"be consistent"

Unicode word wrapping

by lestrrat (Deacon)
on Dec 09, 2002 at 08:14 UTC

I'm hitting a block trying to format text that is sent to me as a CGI paramter.

Here's the scenario: user types something into a form, we process it , and then print out the HTML results -- which includes that text that the user just submitted, verbatim. The easiest way is probably to just surround that text using some auto-wrapping HTML tag, but we want to use a <pre> to enclose the text AND also disallow bad formatting that exceeds a certain column size

This is easily done on a ascii character set, but I'm having a hell of a time trying to do this on a Japanese string encoded in unicode. Does anyone have an idea as to how to do this?

Re: Unicode word wrapping
by seattlejohn (Deacon) on Dec 09, 2002 at 08:43 UTC
    What version of Perl are you using? 5.6.x exhibits some weird behavior with respect to Unicode. In particular, as perldoc perlunicode explains:

    Input and Output Disciplines
    There is currently no easy way to mark data read from a file or other external source as being utf8. This will be one of the major areas of focus in the near future.

    So part of the problem may be this: You expect your query parameter is encoded in UTF-8 (I'm assuming), but your script just sees a sequence of extended-ASCII characters. You might be able to get around this by explicitly using pack "U",... to reconstruct UTF-8 characters from the input one at a time, but I don't recall if I ever got that technique to work reliably.

    If you're just trying to ensure that an input string doesn't exceed a particular character length, you should be able to use length($string) to get its length in characters rather than bytes. That assumes that you already have it stored internally as UTF-8, of course, and that you haven't done a use bytes.

    Unicode support in 5.8 is supposed to be much improved, but I haven't yet had a chance to try it for myself yet.

      Sorry, I guess I wasn't clear.

      First, I'm using Perl 5.8

      As for the input from the CGI, it's originally in EUC-JP, and then I change it to when I receive it from the browser to UTF-8. This is because we eventually shove it in XML format. I want to wrap THAT utf8 string at a certain column

Re: Unicode word wrapping
by rasta (Hermit) on Dec 09, 2002 at 09:24 UTC
    I'm unsure I unerstood the problem in the right way. But from my point of view I could advice generate all your pages with the following line in the HEAD
    <META NAME="Content-Type" CONTENT="text/HTML;CHARSET=utf-8">
    or add
    Content-Type: text/html; charset=utf-8
    to the HTTP header. And produce all your mages in UTF-8.

    It will cause automatically switching of the user agent to UFT-8, and so you will have no problem with many codepages.
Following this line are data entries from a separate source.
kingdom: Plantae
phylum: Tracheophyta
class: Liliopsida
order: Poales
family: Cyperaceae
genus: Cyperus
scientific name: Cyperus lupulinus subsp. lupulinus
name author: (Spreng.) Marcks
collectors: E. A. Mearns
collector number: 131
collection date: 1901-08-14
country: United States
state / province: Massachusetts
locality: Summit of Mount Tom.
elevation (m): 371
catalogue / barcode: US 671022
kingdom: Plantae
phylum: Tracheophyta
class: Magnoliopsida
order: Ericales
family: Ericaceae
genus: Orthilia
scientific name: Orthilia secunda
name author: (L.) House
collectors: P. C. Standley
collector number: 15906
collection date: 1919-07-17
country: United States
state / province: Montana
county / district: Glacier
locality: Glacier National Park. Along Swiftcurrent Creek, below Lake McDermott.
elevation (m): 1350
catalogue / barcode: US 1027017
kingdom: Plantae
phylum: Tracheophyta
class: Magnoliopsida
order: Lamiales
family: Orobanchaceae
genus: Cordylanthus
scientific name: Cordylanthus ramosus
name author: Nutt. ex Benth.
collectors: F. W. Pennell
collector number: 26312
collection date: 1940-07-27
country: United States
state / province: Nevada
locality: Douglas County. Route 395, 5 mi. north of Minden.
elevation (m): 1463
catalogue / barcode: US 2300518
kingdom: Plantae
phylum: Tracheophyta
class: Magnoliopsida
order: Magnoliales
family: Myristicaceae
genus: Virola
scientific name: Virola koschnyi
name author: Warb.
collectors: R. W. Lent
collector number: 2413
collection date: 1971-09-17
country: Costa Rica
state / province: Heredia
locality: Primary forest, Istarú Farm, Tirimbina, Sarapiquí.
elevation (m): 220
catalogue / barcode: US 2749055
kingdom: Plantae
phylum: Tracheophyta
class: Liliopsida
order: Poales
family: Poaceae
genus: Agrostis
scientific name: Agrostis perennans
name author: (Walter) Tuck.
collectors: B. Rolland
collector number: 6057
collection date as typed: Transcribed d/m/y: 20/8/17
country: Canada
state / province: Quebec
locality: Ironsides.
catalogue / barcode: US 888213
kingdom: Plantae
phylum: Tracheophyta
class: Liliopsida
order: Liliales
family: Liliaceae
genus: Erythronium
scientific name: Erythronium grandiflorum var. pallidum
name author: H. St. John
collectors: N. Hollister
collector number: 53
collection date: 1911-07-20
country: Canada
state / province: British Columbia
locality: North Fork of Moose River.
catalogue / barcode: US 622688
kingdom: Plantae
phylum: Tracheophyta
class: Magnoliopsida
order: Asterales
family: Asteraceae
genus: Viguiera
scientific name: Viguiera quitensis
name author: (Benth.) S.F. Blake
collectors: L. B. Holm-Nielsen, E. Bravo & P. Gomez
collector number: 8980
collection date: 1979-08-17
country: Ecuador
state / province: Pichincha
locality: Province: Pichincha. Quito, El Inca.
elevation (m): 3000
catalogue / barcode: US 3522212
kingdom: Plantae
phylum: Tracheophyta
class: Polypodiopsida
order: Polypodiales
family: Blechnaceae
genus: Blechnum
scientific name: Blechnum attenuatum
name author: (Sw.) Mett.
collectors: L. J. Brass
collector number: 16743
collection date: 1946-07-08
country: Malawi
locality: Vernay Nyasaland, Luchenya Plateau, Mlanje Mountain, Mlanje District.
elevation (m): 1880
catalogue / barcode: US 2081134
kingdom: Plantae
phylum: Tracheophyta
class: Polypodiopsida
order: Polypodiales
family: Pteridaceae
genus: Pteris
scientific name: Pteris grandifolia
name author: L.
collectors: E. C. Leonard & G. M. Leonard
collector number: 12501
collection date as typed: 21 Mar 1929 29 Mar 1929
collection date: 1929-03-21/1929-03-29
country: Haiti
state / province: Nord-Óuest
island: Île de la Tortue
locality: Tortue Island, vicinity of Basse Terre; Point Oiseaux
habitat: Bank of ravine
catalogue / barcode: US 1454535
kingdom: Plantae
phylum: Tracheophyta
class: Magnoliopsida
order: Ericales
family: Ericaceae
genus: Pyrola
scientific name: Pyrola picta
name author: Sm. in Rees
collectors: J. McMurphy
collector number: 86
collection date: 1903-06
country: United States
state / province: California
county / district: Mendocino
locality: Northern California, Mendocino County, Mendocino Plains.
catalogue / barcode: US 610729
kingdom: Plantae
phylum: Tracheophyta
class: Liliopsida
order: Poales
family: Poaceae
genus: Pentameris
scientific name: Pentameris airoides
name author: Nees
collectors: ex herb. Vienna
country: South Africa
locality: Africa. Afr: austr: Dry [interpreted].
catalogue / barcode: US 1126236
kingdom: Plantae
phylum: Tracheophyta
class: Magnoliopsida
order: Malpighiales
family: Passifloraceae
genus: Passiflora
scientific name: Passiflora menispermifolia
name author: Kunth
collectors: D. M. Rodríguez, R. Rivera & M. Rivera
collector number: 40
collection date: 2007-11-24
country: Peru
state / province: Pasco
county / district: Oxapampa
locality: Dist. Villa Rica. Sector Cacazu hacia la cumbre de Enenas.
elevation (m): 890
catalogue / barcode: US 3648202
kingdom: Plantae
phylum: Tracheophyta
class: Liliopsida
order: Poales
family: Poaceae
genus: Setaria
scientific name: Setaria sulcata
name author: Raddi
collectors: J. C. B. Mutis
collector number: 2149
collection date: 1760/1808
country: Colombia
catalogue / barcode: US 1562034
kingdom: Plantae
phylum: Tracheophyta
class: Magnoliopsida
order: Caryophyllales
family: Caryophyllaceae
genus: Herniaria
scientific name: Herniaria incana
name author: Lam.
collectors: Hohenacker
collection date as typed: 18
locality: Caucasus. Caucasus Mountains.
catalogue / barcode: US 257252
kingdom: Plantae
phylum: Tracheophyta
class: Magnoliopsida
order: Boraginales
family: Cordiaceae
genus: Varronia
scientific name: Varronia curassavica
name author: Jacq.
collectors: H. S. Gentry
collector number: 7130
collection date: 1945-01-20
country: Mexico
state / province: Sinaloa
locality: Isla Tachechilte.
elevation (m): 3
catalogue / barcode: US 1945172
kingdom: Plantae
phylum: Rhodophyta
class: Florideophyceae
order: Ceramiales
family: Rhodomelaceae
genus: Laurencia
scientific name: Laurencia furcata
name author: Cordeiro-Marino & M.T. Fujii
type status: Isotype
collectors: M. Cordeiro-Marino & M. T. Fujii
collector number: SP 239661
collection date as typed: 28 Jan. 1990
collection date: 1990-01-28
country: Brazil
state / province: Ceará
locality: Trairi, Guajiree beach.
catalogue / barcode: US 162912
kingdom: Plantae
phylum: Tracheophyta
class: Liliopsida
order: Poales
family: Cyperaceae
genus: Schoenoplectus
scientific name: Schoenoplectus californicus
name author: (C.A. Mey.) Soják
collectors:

    Although take into consideration that specifying different charsets in HTTP and HTML can cause expected behavor of browsers.

Re: Unicode word wrapping
by theorbtwo (Prior) on Dec 09, 2002 at 14:45 UTC

    There's a well-defined method for doing this in Unicode: UAX#14: Line Breaking Properties.

Re: Unicode word wrapping
by ph0enix (Friar) on Dec 09, 2002 at 09:40 UTC

    I don't know what can be wrong...

    What about following code?

    ... use utf8; my $max_text_len = 40; ... sub split_text { my $intext = shift || return ''; my @result = (); my $index = 0; foreach my $word (split(' ', $intext)) { next if !length($word); if (length("$result[$index] $word") > $max_text_len) { $index++; $result[$index] = $word; } else { $result[$index] .= ($result[$index] ? ' ' : '').$word; } } return join("\n", @result); }
Re: Unicode word wrapping
by dingus (Friar) on Dec 09, 2002 at 12:15 UTC
    Remember that because Japanese doesn't really have spaces between words you can split it ANYWHERE without a problem. So assuming you detect some Japanese then you rule should simpley be instert a \n after every N characters if there isn't one.